• [What you will do]
1/ Print the part of the WebDAV mailing-list reply that starts at "From: Jim Whitehead" and ends at "the properties draft.".
2/ In the WebDAV mailing-list reply, what does a link have under the current proposal? List each part.

Re: Open Requirements Issues from Jim Whitehead on 1997-06-19 (w3c-dist-auth@w3.org from April to June 1997)

From: Jim Whitehead <ejw@ics.uci.edu>
Date: Thu, 19 Jun 1997 12:50:27 -0700
To: w3c-dist-auth@w3.org
Message-Id: <afcf3db8050210041049@[128.195.21.209]>

On June 19, Martin J. Duerst wrote:
>> #6 can be accomplished using links between resources.  Links are discussed
>> in the properties draft.
>
>These are some kind of "semantic links", not links in e.g. an Unix
>file system?

Yes.  In the current proposal, a link is an item of metadata which has a
source URI, one or more destination URIs, and a type (which is a name in
the URI namespace).  They are not symbolic links in the Unix file system
sense.

>> To me, the areas within WebDAV which require i18n support are the value
>> fields for properties and version comments, since these will be displayed
>> to human operators of WebDAV clients.   As a result, I think that the
>> following requirement could satisfy WebDAV i18n needs:
>>
>> Internationalization:  All attribute values and version comments must have
>> provisions for storing one or more of the encoding formats specified in
>> ISO10646.

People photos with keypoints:

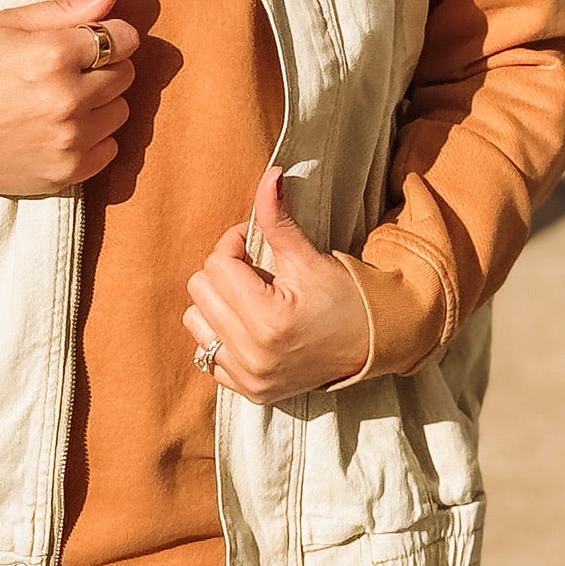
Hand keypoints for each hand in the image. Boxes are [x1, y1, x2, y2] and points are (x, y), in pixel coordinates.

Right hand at [0, 0, 138, 196]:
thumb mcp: (10, 25)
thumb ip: (68, 8)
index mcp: (54, 54)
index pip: (123, 38)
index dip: (109, 37)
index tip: (90, 43)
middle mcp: (67, 98)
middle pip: (126, 74)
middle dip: (104, 69)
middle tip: (68, 73)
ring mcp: (70, 139)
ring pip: (121, 112)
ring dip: (100, 105)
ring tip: (61, 103)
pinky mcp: (68, 172)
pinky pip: (110, 148)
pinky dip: (93, 139)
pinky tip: (60, 131)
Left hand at [182, 166, 369, 403]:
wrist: (369, 345)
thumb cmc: (344, 298)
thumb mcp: (309, 258)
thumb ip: (278, 218)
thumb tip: (269, 175)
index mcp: (268, 319)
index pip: (217, 264)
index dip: (235, 244)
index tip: (255, 245)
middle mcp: (253, 353)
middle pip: (200, 290)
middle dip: (224, 272)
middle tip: (255, 270)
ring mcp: (248, 377)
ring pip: (195, 321)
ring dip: (216, 304)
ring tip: (249, 299)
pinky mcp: (247, 391)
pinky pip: (205, 355)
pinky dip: (221, 336)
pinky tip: (248, 327)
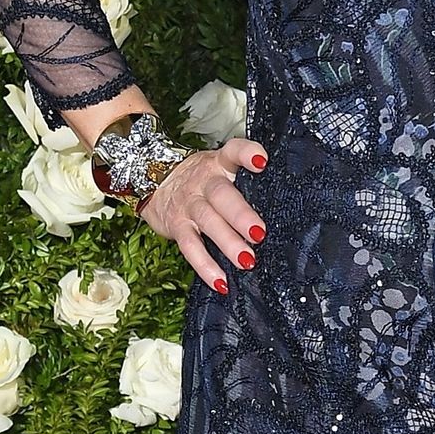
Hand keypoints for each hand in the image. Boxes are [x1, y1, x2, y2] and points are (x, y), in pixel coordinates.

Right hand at [133, 134, 268, 291]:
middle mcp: (204, 182)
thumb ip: (242, 182)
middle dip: (240, 214)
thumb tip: (282, 206)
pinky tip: (221, 282)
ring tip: (247, 261)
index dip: (245, 153)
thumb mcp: (218, 169)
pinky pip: (191, 247)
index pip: (232, 151)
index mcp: (218, 164)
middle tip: (259, 233)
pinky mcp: (177, 226)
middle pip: (222, 195)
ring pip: (208, 222)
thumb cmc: (200, 180)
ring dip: (228, 243)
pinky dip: (205, 266)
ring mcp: (189, 205)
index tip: (261, 160)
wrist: (152, 180)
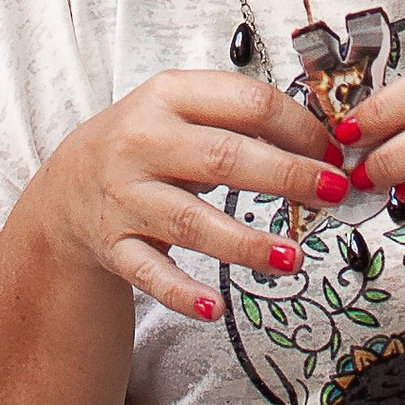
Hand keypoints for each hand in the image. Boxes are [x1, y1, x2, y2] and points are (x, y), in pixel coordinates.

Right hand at [38, 70, 338, 318]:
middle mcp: (144, 142)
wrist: (71, 184)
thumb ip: (242, 119)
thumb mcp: (185, 110)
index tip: (334, 152)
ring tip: (293, 257)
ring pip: (192, 221)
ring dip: (246, 243)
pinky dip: (182, 293)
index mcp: (169, 96)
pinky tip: (214, 308)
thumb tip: (322, 145)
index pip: (247, 103)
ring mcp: (126, 196)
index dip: (300, 129)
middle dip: (287, 176)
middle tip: (333, 192)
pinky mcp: (114, 245)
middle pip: (225, 157)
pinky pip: (151, 273)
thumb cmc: (148, 144)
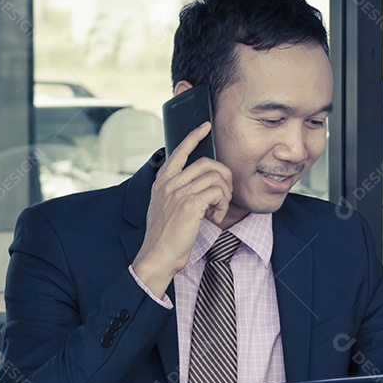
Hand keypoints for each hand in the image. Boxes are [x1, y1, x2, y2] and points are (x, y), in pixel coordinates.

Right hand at [132, 122, 231, 296]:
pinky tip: (215, 217)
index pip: (179, 151)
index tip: (205, 127)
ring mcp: (179, 193)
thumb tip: (199, 186)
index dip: (194, 136)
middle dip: (224, 177)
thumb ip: (176, 194)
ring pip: (216, 178)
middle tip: (224, 195)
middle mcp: (169, 184)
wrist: (157, 256)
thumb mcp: (164, 209)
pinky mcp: (190, 204)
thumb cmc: (164, 238)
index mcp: (162, 182)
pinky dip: (222, 205)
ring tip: (217, 211)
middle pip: (207, 163)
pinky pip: (218, 193)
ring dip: (224, 195)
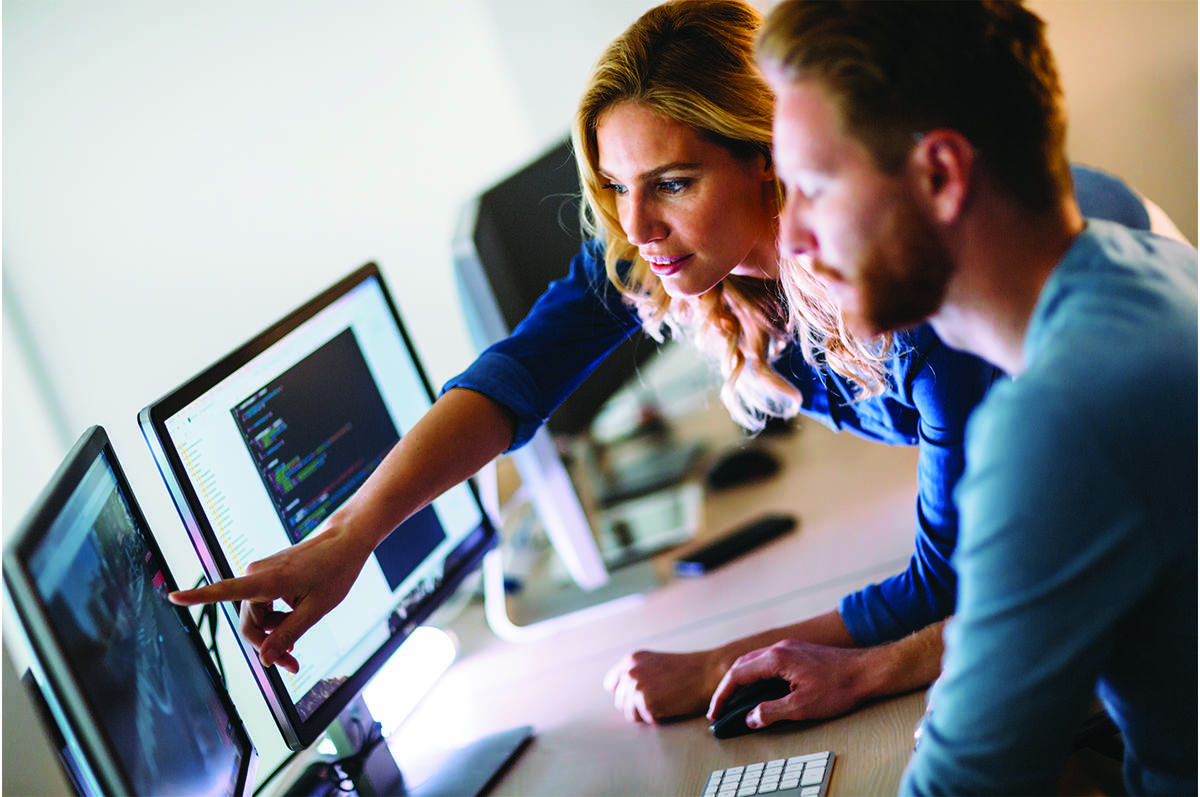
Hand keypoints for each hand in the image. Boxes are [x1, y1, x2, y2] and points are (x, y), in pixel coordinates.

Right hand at [168, 522, 370, 673]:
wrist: (344, 541)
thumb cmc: (335, 572)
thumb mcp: (317, 609)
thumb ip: (289, 634)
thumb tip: (265, 660)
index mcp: (268, 580)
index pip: (225, 590)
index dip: (198, 597)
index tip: (172, 596)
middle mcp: (258, 574)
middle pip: (249, 622)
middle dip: (266, 645)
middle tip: (292, 665)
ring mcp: (261, 573)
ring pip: (257, 616)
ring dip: (274, 633)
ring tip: (298, 645)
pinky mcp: (267, 575)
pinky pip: (264, 605)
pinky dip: (277, 619)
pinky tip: (295, 620)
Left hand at [603, 649, 726, 723]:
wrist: (708, 673)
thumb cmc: (686, 670)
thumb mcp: (655, 663)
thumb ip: (636, 673)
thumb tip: (618, 692)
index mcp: (631, 660)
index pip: (612, 684)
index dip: (624, 693)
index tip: (638, 696)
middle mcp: (630, 672)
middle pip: (621, 701)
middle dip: (636, 705)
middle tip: (659, 699)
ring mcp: (637, 688)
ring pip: (630, 714)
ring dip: (646, 713)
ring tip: (665, 703)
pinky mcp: (647, 703)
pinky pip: (645, 721)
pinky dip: (658, 718)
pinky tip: (670, 706)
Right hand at [707, 640, 872, 728]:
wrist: (868, 671)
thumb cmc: (839, 687)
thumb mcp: (802, 707)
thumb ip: (772, 712)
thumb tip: (751, 718)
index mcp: (776, 659)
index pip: (737, 675)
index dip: (722, 695)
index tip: (715, 712)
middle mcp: (779, 648)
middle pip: (742, 665)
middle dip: (728, 687)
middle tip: (720, 708)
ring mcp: (790, 648)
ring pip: (755, 661)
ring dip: (741, 679)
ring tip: (735, 699)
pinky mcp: (799, 652)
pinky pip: (768, 661)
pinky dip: (756, 675)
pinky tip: (760, 688)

• [Written responses]
1/
From: Jim Whitehead <ejw@ics.uci.edu>
Date: Thu, 19 Jun 1997 12:50:27 -0700
To: w3c-dist-auth@w3.org
Message-Id: <afcf3db8050210041049@[128.195.21.209]>

On June 19, Martin J. Duerst wrote:
>> #6 can be accomplished using links between resources.  Links are discussed
>> in the properties draft.

2/
- a source URI
- one or more destination URIs
- a type (a name in the URI namespace)